[Records for this task]

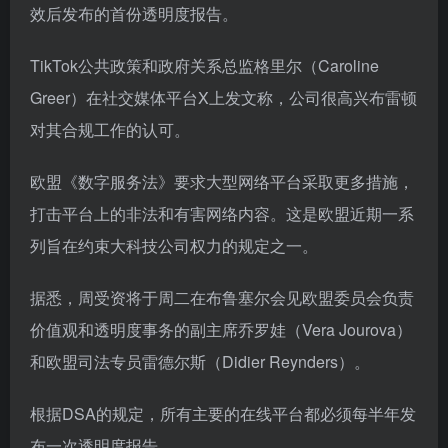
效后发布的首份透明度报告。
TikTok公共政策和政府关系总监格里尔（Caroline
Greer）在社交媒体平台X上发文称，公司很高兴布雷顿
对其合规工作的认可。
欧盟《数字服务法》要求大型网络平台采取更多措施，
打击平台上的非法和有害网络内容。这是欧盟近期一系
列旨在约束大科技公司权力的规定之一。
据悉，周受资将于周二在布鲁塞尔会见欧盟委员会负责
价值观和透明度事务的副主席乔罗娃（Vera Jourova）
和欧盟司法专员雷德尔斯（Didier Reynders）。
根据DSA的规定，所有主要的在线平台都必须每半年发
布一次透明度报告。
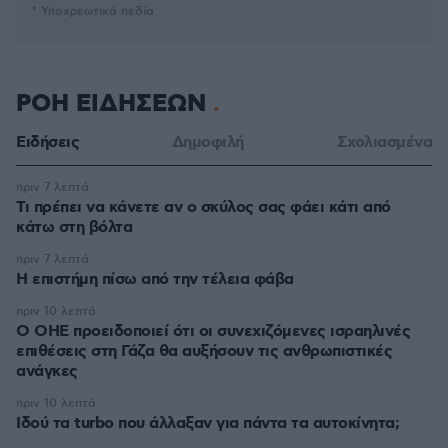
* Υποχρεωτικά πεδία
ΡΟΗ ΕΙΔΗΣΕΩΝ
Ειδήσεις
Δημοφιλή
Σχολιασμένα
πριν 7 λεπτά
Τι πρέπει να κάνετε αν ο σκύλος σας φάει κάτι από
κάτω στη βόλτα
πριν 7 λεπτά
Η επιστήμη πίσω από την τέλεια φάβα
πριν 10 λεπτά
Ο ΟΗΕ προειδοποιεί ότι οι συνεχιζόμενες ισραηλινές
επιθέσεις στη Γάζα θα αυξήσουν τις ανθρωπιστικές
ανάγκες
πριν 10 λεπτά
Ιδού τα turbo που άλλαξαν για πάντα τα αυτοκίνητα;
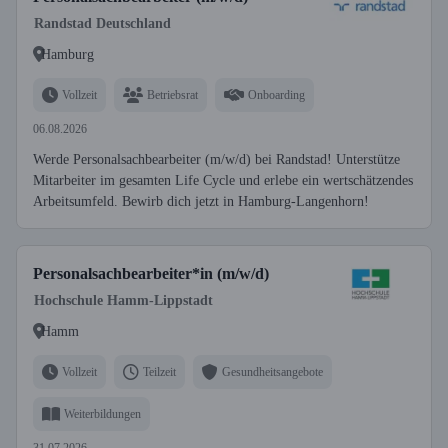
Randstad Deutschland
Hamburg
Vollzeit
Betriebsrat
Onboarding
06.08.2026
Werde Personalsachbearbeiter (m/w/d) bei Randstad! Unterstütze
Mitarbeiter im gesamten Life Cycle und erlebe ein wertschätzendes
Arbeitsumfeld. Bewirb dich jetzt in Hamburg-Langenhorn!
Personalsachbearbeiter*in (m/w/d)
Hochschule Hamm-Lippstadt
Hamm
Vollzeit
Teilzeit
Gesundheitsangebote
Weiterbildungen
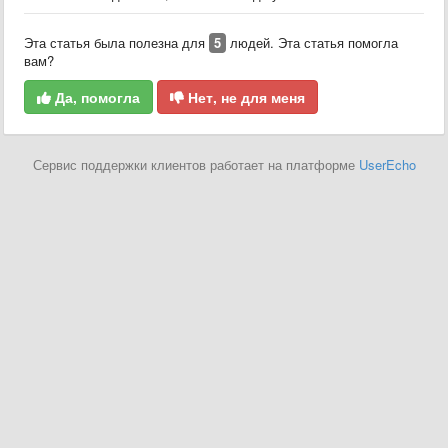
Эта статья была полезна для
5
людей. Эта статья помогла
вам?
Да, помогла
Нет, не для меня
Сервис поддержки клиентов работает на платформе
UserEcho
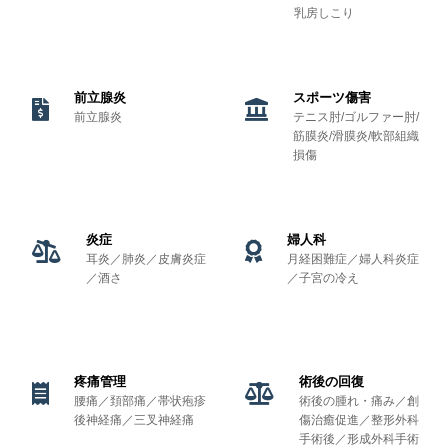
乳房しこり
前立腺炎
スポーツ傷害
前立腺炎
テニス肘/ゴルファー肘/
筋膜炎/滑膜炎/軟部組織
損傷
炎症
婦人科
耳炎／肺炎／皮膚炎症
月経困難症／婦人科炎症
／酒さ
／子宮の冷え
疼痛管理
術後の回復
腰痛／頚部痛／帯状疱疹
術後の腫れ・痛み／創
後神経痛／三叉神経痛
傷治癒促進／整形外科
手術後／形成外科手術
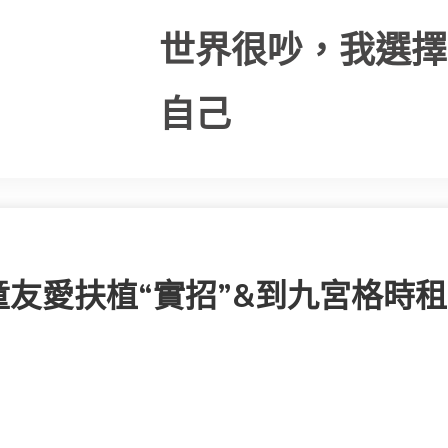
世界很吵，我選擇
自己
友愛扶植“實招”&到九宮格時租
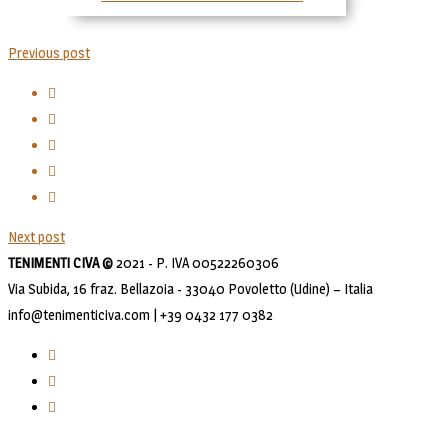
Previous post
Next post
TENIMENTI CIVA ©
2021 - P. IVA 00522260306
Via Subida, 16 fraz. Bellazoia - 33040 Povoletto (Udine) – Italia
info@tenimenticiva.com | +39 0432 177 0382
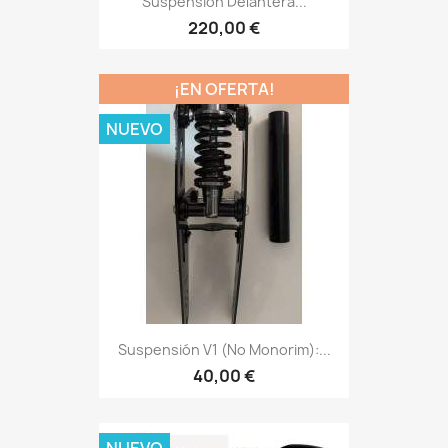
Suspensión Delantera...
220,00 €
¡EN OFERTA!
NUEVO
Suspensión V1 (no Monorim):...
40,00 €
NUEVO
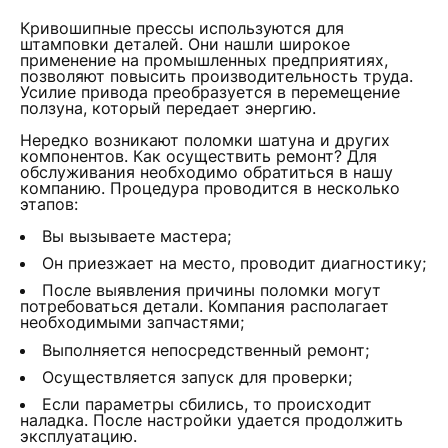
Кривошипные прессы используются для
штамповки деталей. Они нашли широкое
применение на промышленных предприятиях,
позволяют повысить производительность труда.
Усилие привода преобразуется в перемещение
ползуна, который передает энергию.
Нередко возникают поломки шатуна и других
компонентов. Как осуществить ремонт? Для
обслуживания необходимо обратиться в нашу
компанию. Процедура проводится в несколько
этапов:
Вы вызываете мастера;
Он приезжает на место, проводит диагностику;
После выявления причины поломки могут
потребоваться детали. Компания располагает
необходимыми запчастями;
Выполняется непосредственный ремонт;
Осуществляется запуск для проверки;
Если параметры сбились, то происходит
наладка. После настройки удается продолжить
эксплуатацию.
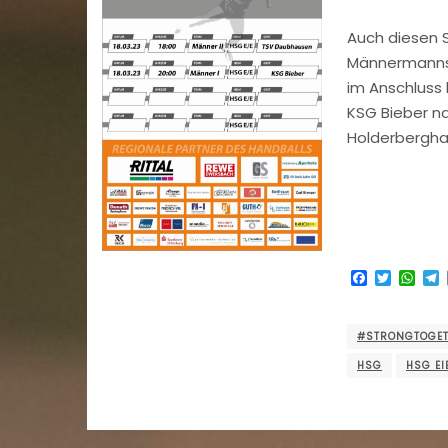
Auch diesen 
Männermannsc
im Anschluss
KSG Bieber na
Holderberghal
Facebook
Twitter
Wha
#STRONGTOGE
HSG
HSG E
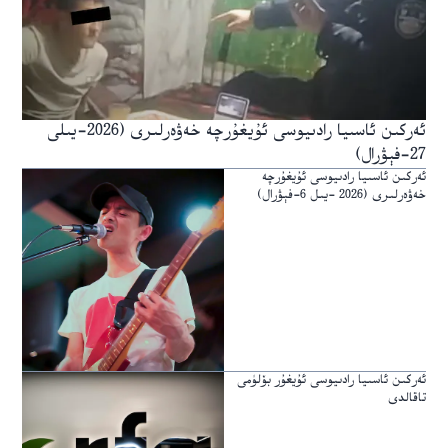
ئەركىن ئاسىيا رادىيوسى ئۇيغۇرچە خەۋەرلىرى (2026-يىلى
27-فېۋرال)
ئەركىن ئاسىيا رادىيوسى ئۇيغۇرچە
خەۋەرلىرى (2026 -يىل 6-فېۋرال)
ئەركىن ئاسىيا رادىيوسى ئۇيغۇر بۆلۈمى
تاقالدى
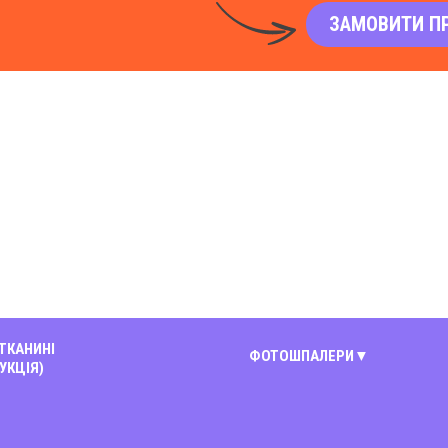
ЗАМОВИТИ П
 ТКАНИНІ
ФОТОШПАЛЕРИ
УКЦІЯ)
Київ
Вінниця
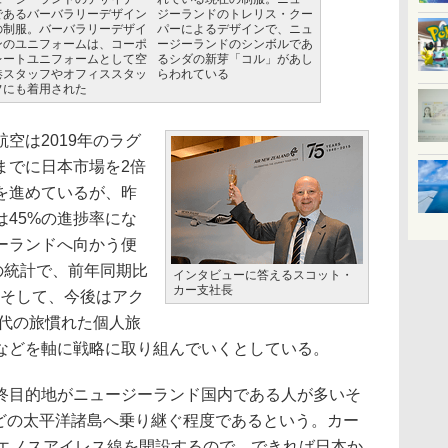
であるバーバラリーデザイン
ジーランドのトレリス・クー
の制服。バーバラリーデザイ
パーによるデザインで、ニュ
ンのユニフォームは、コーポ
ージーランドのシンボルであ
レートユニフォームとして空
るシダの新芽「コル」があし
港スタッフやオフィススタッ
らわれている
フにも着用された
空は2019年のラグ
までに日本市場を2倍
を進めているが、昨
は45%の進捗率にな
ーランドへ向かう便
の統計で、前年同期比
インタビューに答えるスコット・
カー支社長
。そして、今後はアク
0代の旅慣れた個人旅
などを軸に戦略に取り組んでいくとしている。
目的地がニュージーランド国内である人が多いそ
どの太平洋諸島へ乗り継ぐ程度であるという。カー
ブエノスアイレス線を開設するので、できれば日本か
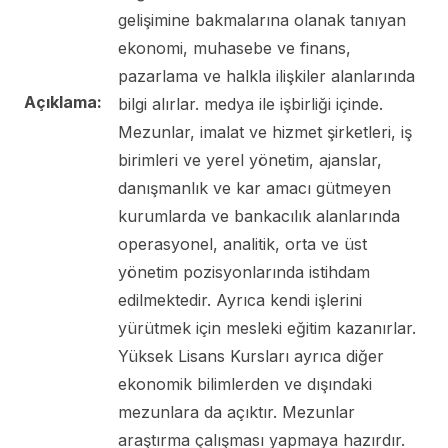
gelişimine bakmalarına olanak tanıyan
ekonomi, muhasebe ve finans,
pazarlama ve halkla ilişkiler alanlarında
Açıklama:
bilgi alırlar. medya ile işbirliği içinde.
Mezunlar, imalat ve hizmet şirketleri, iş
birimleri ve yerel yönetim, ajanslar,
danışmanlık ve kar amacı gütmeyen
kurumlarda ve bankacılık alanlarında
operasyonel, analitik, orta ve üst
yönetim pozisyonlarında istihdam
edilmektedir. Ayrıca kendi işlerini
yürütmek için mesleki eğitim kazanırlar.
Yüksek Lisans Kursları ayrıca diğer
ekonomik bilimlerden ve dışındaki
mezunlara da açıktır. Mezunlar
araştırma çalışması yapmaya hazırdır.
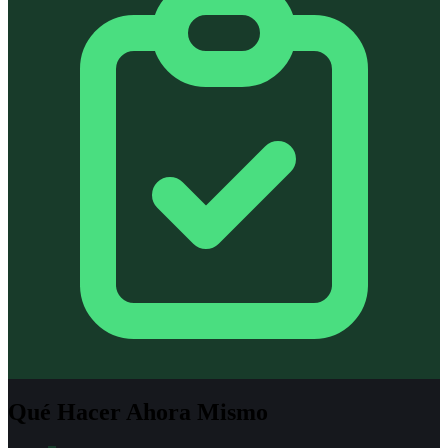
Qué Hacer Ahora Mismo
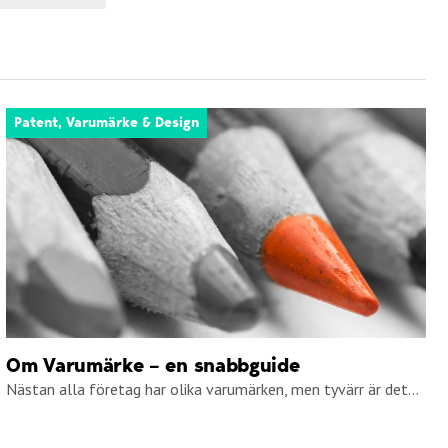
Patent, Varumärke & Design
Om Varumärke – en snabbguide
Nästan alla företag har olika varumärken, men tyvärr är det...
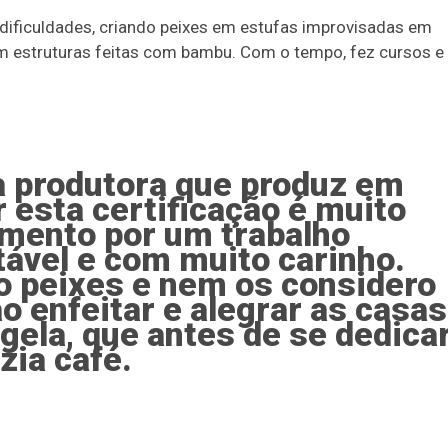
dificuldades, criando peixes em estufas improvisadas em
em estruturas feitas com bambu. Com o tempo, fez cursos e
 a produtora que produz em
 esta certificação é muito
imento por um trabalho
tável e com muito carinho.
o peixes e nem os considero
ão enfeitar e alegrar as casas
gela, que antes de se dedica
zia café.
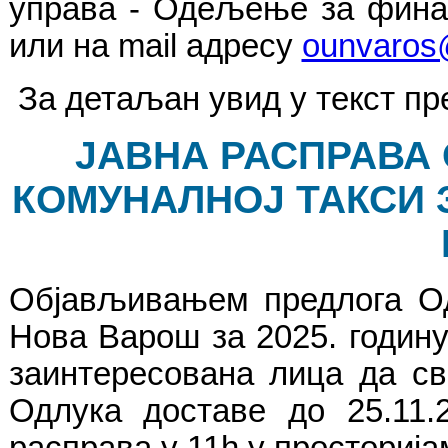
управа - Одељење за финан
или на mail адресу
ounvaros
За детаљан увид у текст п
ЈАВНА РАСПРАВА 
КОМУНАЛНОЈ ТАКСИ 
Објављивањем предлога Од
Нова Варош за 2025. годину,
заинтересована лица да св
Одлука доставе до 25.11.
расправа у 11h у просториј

[/Records for this task]

**What to do**. Please copy out everything from the line containing "dificuldades, criando peixes" down to the end of the listing, including that first line. Leave the pictures out of your answer.

**Solution to this task**.
dificuldades, criando peixes em estufas improvisadas em
em estruturas feitas com bambu. Com o tempo, fez cursos e
 a produtora que produz em
 esta certificação é muito
imento por um trabalho
tável e com muito carinho.
o peixes e nem os considero
ão enfeitar e alegrar as casas
gela, que antes de se dedica
zia café.
управа - Одељење за финан
или на mail адресу
ounvaros
За детаљан увид у текст п
ЈАВНА РАСПРАВА 
КОМУНАЛНОЈ ТАКСИ 
Објављивањем предлога Од
Нова Варош за 2025. годину,
заинтересована лица да св
Одлука доставе до 25.11.
расправа у 11h у просториј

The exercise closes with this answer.